Albanian partial local elections of 2013 were held on September 1, 2013, and November 3, 2013. Following the Parliamentary Elections in June, and the new Albanian Government composition announced on July 31, 2013, there were reelections in four municipalities, three of them rural.The elections were administrated by the Central Election Commission of Albania.

September 1, 2013
Dardhas Municipality in Korçë District
Turnout: 60,64% (over 50% of which were women).
Results:
Genci Hamollari representing Socialist Movement for Integration, 1138 votes
Gentian Pere representing Democratic Party, 412 votes

Rrethina Municipality in Shkodër District
Turnout: 34% (of which less than 38% were women).
Results:
Luan Harusha representing Socialist Party, 4411 votes
Ridvan Guri representing Democratic Party, 1402 votes

November 3, 2013
Korçë Municipality in Korçë District
Turnout: 30,92% (over 45% of which were women)
Results:
Sotiraq Filo, representing the coalition "Alliance for the European Albania" (), consisting of Socialist Party of Albania and Socialist Movement for Integration, 15953 votes
Sotiraq Stratobërdha, representing the coalition "Alliance for the Citizenry of Korça" (), consisting of Democratic Party of Albania and Republican Party of Albania, 5283 votes

Karbunarë Municipality in Lushnje District
Turnout:  51,14% (around 44% of which were women)

Dataset items
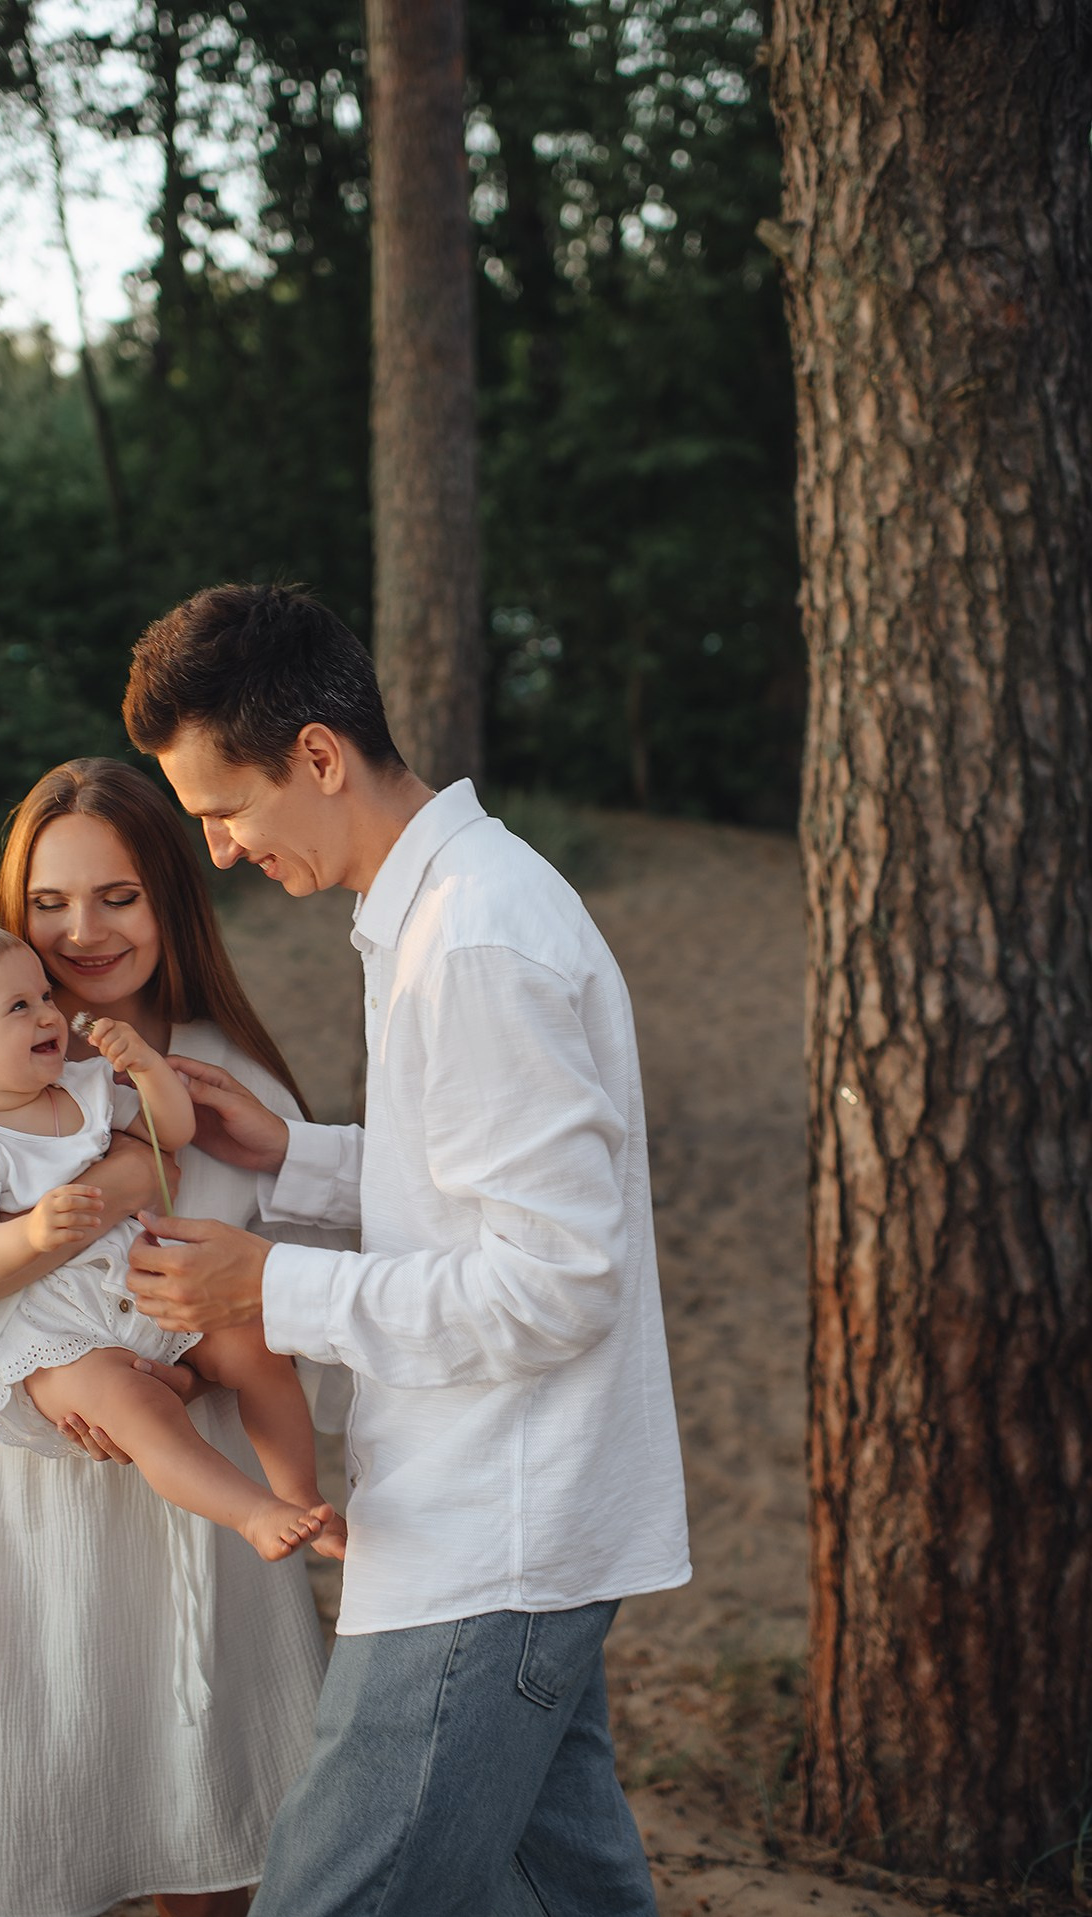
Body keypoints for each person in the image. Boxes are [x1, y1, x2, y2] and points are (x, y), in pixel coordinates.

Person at [119, 584, 692, 1917]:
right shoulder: (435, 908)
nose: (214, 850)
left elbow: (556, 1284)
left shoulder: (476, 939)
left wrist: (272, 1284)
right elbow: (478, 1196)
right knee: (570, 1895)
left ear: (319, 756)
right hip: (501, 1521)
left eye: (225, 808)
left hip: (484, 1538)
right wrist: (302, 1159)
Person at [0, 757, 349, 1917]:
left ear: (170, 899)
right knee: (51, 1803)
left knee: (219, 1833)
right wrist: (43, 1368)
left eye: (117, 896)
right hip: (24, 1499)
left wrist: (179, 1257)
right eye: (51, 904)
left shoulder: (224, 1069)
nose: (82, 934)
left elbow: (315, 1273)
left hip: (202, 1494)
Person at [0, 920, 340, 1560]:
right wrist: (31, 1231)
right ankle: (253, 1512)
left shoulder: (82, 1085)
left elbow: (170, 1133)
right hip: (60, 1333)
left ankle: (301, 1493)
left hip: (143, 1282)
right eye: (20, 1007)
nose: (48, 1016)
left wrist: (145, 1069)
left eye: (44, 997)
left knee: (255, 1346)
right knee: (137, 1410)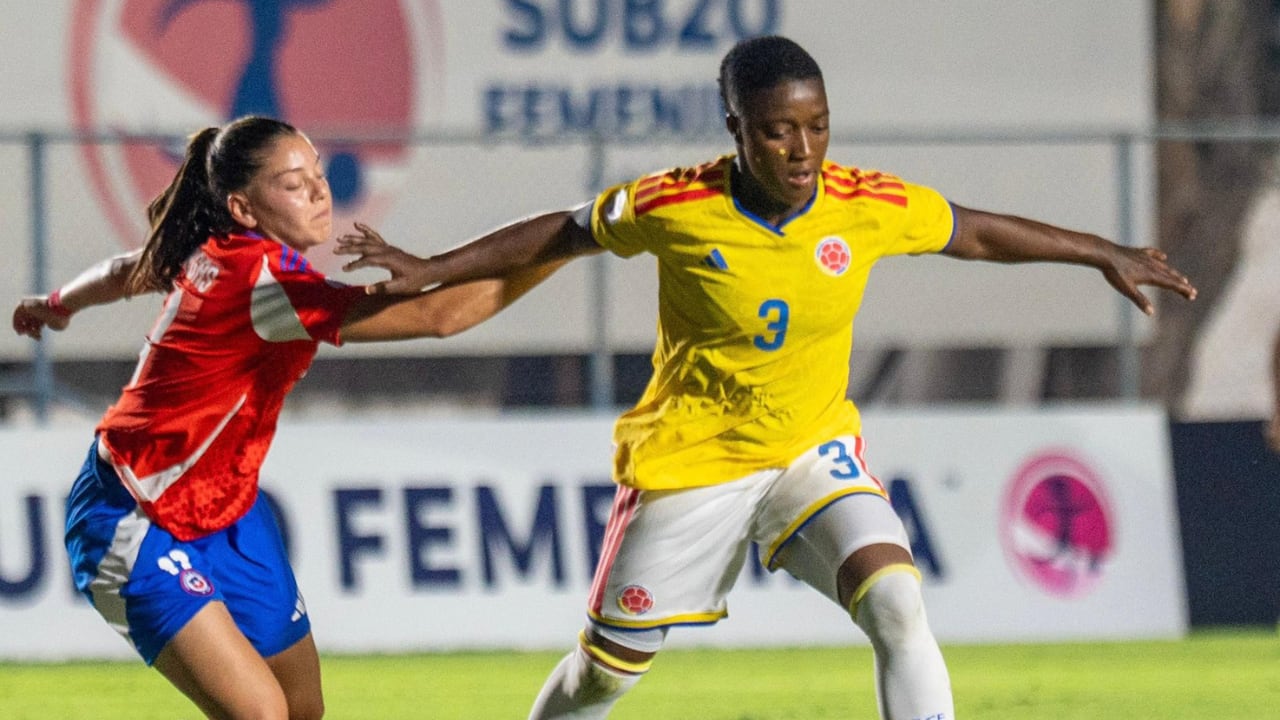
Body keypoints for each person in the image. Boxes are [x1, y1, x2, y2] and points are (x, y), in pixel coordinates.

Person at [337, 36, 1198, 720]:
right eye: (777, 129)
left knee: (896, 602)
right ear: (736, 129)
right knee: (603, 680)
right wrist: (430, 268)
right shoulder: (674, 205)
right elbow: (562, 233)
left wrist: (1104, 253)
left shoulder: (863, 202)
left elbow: (973, 230)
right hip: (693, 465)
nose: (802, 148)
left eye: (817, 124)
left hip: (808, 452)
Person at [11, 115, 559, 720]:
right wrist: (567, 241)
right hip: (132, 513)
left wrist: (56, 304)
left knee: (302, 708)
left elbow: (125, 269)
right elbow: (442, 316)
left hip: (226, 511)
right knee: (262, 714)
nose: (319, 190)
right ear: (244, 209)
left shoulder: (220, 253)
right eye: (294, 183)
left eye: (318, 174)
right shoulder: (265, 283)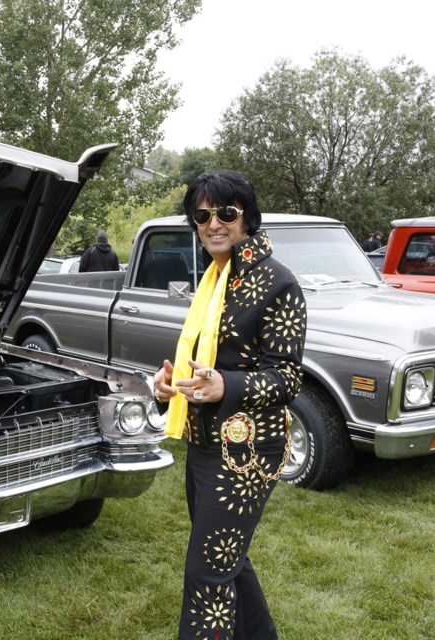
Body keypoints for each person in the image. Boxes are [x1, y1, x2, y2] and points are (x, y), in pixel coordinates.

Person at [152, 170, 307, 640]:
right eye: (201, 215)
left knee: (207, 575)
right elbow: (204, 362)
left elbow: (288, 377)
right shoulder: (216, 278)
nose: (213, 223)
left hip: (246, 454)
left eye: (226, 213)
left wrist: (226, 387)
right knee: (226, 560)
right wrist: (172, 385)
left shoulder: (277, 283)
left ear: (247, 218)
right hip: (203, 447)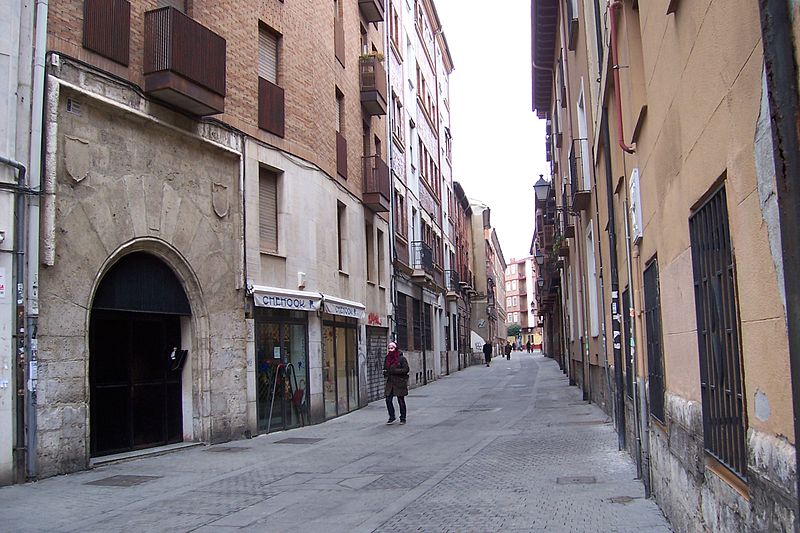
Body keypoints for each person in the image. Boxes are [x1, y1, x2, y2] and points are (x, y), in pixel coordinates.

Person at [384, 341, 409, 424]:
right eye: (389, 348)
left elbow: (406, 369)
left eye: (392, 348)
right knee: (388, 399)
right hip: (390, 382)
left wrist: (396, 371)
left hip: (399, 382)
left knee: (400, 400)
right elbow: (385, 367)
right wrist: (385, 372)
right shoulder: (387, 358)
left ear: (396, 348)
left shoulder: (401, 358)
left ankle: (403, 417)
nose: (390, 350)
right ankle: (391, 416)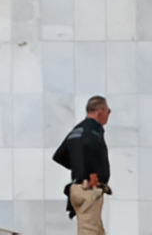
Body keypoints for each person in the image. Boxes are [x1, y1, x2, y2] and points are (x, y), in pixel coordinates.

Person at [53, 96, 112, 234]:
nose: (108, 114)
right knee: (90, 231)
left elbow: (59, 156)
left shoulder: (77, 130)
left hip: (77, 188)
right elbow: (90, 154)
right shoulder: (93, 131)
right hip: (88, 188)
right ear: (100, 111)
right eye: (108, 111)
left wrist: (77, 167)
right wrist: (90, 177)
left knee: (95, 230)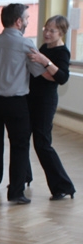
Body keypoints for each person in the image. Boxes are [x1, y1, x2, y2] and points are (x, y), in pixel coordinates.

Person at [0, 3, 46, 204]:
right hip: (15, 103)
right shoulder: (25, 44)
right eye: (27, 18)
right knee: (19, 145)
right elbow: (39, 73)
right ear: (18, 21)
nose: (28, 21)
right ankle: (16, 192)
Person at [25, 16, 76, 201]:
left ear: (61, 33)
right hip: (31, 98)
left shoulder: (62, 52)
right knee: (22, 138)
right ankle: (22, 178)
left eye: (52, 31)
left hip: (45, 102)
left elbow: (61, 78)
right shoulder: (45, 47)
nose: (46, 33)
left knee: (42, 143)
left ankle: (63, 186)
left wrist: (44, 62)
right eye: (45, 29)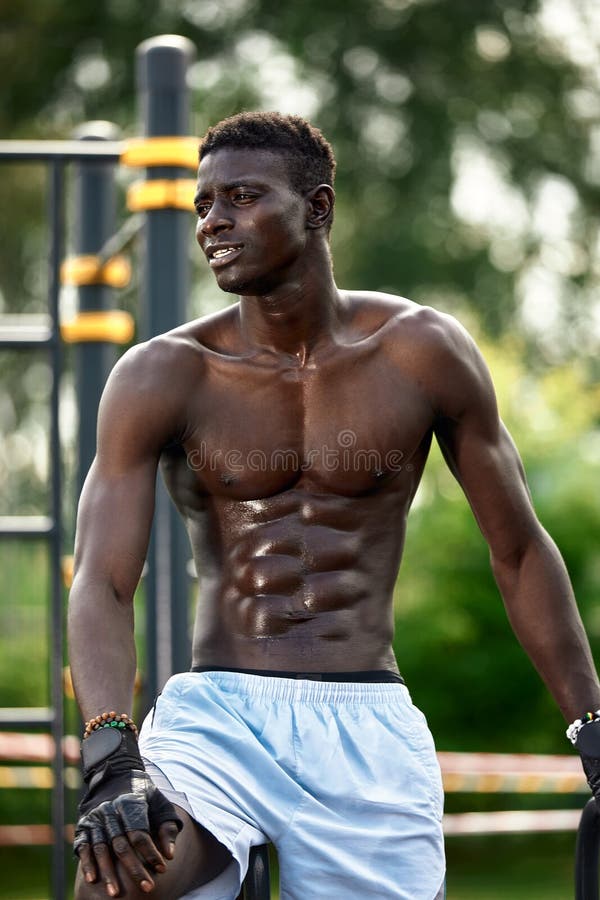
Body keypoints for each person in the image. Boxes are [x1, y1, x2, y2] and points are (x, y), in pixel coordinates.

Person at [68, 111, 600, 900]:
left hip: (366, 723)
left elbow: (519, 549)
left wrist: (591, 723)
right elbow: (103, 582)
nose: (213, 221)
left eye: (241, 198)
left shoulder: (423, 351)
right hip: (218, 716)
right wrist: (111, 752)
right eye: (203, 204)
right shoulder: (164, 373)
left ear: (317, 208)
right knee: (124, 874)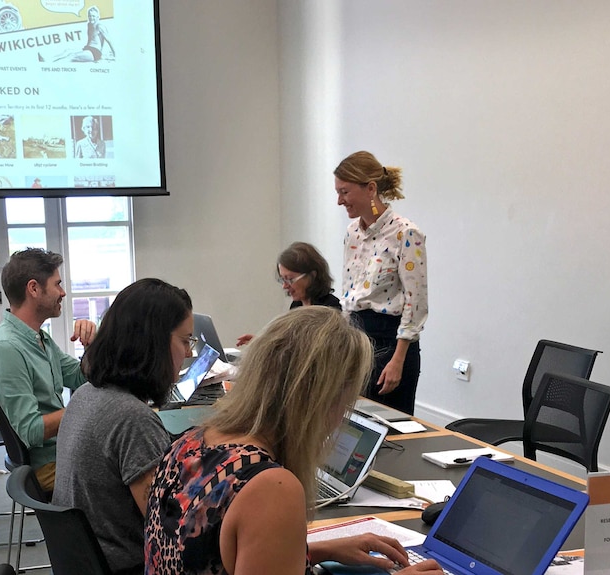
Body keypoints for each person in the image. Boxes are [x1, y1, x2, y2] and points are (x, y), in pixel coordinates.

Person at [144, 306, 442, 575]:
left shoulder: (190, 441)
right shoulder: (270, 487)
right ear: (324, 399)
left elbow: (216, 552)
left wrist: (318, 550)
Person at [53, 278, 191, 574]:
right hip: (129, 565)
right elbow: (169, 533)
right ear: (154, 342)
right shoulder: (132, 419)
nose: (189, 353)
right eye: (185, 340)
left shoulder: (86, 394)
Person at [0, 248, 97, 492]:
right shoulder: (6, 350)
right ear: (33, 289)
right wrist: (85, 407)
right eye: (57, 284)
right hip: (48, 466)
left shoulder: (37, 337)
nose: (63, 293)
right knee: (137, 466)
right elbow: (31, 431)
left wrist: (94, 346)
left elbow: (79, 377)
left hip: (62, 449)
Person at [335, 151, 428, 415]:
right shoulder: (353, 233)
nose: (340, 201)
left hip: (391, 342)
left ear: (370, 189)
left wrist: (398, 360)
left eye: (345, 192)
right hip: (356, 339)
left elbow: (416, 302)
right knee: (352, 423)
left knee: (390, 431)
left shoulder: (406, 233)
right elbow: (349, 292)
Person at [236, 241, 340, 346]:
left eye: (290, 279)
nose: (285, 286)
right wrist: (261, 344)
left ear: (312, 276)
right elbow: (290, 346)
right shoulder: (296, 305)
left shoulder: (331, 309)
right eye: (283, 280)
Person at [41, 5, 115, 63]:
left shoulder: (100, 26)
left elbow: (110, 41)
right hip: (88, 48)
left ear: (98, 17)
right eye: (89, 16)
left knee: (72, 56)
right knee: (67, 50)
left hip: (95, 52)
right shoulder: (89, 25)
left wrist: (115, 55)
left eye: (93, 16)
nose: (91, 18)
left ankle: (53, 65)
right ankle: (48, 60)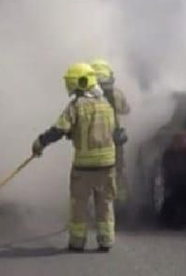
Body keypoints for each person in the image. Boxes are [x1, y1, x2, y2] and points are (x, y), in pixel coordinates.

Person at [31, 62, 119, 253]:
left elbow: (59, 129)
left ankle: (77, 242)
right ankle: (106, 240)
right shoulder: (106, 105)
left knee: (79, 204)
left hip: (84, 166)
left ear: (80, 82)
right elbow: (109, 131)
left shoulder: (76, 106)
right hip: (108, 165)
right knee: (105, 203)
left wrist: (40, 143)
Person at [91, 58, 131, 205]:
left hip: (93, 142)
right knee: (117, 171)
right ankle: (120, 203)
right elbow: (126, 110)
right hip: (114, 141)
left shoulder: (84, 98)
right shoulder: (116, 94)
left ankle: (96, 202)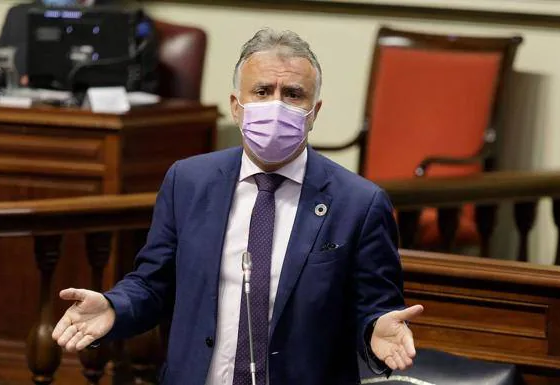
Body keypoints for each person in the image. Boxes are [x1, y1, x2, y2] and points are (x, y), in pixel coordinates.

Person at [52, 28, 424, 385]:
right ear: (236, 106)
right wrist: (114, 308)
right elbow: (153, 284)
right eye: (262, 91)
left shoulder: (359, 203)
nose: (276, 105)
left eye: (293, 94)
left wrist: (377, 330)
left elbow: (375, 309)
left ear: (315, 111)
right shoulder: (188, 182)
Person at [0, 0, 158, 92]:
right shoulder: (18, 15)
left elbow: (147, 86)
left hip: (98, 122)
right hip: (29, 119)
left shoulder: (130, 19)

WHAT THE TASK ASKS
Condense the paragraph of the election text that begins "Albanian partial local elections of 2013" and keep its main facts. Rely on the election text alone.

SOLUTION TO THE PROBLEM
Albania's 2013 partial local elections took place on September 1 and November 3, 2013. After the June parliamentary elections and the new government announced on July 31, 2013, four municipalities held reelections. Three of these municipalities were rural. The Central Election Commission of Albania administered the vote.